The expansion comes from a new agreement between TMC and the Korea Health Industry Development Institute (KHIDI). William McKeon, president and CEO of Texas Medical Center, applauded the move and predicted it would benefit both Houston and Korea immensely.

“Korea has established itself as a global leader in biohealth innovation, with a growing pipeline of breakthrough technologies across digital health, biotechnology, and medical devices,” McKeon said in the news release. “Through the TMC Korea BioBridge, we are creating a direct connection between Korea’s innovators and the world’s largest medical city. This collaboration between TMC and KHIDI provides companies with a place to establish a presence, build strategic relationships, engage with leading clinicians and researchers, and accelerate the path toward commercialization and patient impact in the United States.”

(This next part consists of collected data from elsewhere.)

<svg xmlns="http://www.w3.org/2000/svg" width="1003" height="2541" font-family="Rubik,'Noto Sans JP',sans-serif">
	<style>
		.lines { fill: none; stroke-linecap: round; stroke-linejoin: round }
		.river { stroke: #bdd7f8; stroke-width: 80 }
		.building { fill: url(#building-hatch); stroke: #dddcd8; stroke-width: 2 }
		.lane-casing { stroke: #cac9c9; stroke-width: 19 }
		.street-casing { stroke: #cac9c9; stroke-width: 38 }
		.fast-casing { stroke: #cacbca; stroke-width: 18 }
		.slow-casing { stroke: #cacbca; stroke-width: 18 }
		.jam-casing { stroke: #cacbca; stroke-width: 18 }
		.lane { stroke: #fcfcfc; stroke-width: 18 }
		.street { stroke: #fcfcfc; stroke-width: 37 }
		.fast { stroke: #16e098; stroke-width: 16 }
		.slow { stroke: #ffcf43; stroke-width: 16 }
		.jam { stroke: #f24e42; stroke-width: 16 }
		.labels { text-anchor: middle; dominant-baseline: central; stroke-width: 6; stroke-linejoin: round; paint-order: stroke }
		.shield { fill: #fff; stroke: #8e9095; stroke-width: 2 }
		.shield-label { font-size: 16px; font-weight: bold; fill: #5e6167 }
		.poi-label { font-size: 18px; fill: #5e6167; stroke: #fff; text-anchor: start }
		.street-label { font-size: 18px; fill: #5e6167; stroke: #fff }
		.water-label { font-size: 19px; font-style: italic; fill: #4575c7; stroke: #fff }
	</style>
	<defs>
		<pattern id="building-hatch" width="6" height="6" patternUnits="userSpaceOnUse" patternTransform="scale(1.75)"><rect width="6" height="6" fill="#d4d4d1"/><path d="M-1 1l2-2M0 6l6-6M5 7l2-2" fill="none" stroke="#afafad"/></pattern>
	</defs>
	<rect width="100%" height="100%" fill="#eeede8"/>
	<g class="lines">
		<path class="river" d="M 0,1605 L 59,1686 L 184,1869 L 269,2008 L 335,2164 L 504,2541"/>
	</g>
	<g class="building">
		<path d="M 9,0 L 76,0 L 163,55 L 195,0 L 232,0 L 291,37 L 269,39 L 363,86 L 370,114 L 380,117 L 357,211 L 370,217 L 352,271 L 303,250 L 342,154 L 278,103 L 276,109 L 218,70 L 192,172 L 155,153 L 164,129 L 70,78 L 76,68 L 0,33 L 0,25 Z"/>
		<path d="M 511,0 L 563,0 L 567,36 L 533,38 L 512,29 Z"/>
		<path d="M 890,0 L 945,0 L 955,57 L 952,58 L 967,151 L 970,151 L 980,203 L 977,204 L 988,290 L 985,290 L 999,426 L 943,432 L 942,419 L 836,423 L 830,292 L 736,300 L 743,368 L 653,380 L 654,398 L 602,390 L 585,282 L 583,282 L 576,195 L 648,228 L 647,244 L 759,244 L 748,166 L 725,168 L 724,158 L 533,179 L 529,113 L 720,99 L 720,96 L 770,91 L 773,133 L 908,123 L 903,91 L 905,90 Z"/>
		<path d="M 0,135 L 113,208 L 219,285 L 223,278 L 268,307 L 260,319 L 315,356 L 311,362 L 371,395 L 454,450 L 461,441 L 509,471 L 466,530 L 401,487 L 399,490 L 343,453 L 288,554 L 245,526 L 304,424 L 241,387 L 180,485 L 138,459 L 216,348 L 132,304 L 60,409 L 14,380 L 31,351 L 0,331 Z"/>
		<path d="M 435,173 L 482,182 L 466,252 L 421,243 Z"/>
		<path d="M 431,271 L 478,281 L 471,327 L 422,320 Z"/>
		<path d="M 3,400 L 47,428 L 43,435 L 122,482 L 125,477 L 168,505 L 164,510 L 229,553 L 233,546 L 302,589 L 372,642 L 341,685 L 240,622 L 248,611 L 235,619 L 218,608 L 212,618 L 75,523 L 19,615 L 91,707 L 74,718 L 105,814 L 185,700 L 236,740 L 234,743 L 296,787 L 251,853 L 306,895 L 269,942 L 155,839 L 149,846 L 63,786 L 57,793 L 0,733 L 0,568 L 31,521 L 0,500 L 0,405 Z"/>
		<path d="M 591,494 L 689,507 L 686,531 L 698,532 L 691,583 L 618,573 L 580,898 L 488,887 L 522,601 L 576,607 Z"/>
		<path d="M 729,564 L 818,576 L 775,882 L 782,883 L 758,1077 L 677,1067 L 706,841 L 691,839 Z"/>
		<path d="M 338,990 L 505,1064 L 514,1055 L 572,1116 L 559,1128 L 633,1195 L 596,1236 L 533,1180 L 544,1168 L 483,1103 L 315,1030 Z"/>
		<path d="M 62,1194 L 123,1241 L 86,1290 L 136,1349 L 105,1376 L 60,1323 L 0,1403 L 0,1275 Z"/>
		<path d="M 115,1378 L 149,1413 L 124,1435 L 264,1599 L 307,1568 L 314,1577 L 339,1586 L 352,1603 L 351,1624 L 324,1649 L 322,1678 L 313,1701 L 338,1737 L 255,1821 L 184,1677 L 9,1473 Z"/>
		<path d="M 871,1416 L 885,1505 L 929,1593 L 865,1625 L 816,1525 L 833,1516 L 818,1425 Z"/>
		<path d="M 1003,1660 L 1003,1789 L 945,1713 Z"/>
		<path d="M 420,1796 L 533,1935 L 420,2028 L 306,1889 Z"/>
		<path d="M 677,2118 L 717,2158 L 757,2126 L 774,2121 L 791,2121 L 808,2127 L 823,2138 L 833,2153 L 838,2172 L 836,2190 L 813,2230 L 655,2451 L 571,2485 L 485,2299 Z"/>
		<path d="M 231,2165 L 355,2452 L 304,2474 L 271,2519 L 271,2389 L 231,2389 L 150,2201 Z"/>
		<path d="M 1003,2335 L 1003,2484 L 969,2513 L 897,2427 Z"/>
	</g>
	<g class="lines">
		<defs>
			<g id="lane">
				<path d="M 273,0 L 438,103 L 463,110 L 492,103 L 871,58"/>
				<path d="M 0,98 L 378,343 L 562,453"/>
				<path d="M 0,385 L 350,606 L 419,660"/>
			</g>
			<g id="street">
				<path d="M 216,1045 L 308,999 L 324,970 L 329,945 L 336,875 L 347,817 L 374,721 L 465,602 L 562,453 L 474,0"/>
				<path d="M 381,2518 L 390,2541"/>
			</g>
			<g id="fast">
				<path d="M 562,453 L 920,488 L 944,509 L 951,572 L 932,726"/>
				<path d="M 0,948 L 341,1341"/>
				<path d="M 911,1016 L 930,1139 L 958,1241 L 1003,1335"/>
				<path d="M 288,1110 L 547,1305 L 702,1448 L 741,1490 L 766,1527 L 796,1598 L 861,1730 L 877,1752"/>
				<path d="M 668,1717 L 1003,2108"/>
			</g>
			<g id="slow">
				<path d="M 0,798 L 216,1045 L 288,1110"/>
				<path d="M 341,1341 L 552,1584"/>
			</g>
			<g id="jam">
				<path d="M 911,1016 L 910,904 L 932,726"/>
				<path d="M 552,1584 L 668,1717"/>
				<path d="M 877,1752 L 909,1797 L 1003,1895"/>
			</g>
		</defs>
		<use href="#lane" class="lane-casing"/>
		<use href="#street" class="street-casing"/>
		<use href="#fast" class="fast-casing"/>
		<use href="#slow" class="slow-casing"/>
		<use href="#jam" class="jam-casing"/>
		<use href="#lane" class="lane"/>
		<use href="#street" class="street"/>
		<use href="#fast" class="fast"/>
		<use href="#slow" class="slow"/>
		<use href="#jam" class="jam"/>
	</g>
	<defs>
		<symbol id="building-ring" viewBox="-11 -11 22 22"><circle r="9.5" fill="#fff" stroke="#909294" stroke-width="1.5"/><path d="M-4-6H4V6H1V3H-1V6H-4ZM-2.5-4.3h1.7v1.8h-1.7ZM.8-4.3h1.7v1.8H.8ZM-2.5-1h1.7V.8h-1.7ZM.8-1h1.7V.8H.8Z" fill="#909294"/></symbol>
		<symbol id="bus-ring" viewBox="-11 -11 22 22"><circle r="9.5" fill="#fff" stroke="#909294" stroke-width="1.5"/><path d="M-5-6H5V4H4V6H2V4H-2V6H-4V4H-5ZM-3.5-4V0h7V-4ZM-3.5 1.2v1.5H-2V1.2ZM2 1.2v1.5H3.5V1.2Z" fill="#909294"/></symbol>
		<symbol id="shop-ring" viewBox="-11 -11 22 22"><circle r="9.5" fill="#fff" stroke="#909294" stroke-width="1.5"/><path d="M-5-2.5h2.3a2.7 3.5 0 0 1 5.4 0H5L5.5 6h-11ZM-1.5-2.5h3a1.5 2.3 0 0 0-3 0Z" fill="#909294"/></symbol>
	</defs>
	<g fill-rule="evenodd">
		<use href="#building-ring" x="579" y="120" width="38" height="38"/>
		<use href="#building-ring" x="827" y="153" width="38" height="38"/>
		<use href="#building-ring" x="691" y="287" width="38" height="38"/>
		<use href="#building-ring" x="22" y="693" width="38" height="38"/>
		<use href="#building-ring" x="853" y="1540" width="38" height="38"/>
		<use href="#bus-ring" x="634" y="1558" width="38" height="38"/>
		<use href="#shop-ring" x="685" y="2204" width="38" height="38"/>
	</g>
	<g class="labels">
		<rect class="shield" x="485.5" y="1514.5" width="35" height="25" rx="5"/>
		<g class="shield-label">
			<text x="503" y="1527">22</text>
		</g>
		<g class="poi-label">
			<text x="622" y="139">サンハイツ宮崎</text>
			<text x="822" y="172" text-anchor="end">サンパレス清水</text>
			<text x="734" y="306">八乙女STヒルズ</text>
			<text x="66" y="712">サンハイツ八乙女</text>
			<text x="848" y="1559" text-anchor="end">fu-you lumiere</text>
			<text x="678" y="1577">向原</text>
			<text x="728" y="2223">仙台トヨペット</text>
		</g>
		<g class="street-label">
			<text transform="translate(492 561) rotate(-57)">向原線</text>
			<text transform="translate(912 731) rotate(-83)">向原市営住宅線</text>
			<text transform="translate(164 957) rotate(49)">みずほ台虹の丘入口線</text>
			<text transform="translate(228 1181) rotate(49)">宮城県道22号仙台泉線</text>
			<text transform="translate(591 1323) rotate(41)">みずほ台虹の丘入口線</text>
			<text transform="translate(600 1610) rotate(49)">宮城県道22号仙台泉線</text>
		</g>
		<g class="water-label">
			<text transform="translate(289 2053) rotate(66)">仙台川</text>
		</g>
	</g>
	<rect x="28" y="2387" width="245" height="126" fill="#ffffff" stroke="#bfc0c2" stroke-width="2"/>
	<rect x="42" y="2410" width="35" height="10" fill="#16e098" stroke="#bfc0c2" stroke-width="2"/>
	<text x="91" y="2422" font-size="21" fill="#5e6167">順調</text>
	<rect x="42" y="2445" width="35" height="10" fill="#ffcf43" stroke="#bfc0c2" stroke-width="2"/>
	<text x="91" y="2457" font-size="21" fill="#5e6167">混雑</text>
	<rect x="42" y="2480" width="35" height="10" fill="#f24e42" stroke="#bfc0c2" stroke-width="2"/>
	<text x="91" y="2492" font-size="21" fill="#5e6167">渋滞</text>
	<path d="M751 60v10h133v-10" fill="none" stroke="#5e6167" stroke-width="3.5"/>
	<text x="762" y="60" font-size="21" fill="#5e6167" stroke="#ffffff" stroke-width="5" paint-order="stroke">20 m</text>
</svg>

The companies that will be in residence at the TMC Innovation Factory include Ardens Lifescience, whose new CAROL device is currently in human trials tackling lung cancer by using the airway network as electrodes to perform bronchoscopic ablation; stem cell-based gene therapy firm CELLeBRAIN, currently working on neurological disorders and solid cancers; and Wellysis, the developer of the S-Patch wearable cardiac monitoring device.

Additional companies include:

  • Antigravity
  • ARPI
  • CTCELLS
  • elecell
  • HUVER Inc.
  • Hutom
  • ORGANOIDSCIENCES
  • YOUTH BIO GLOBAL
  • Seoul Medical Informatics Intelligence Lab Inc.

“This collaboration establishes a strong foundation for connecting Korea’s biohealth innovation ecosystem with world-class clinical and innovation resources in the United States,” Younghun Jeong, executive director of the KHIDI, added in the news release. “Through partnerships with Texas Medical Center and the Korean-American Medical Association Texas, we look forward to fostering meaningful collaboration among innovators, clinicians, and industry leaders while creating new opportunities for clinical validation, commercialization, and global growth. KHIDI remains committed to expanding global partnerships that support biohealth innovation, clinical collaboration, commercialization, and international growth.”

This is the seventh international strategic partnership for the TMC. It launched its first BioBridge with the Health Informatics Society of Australia in 2016. It launched its TMC Japan BioBridge, focused on advancing cancer treatments, last year. It also has BioBridge partnerships with the Netherlands, Ireland, Denmark and the United Kingdom.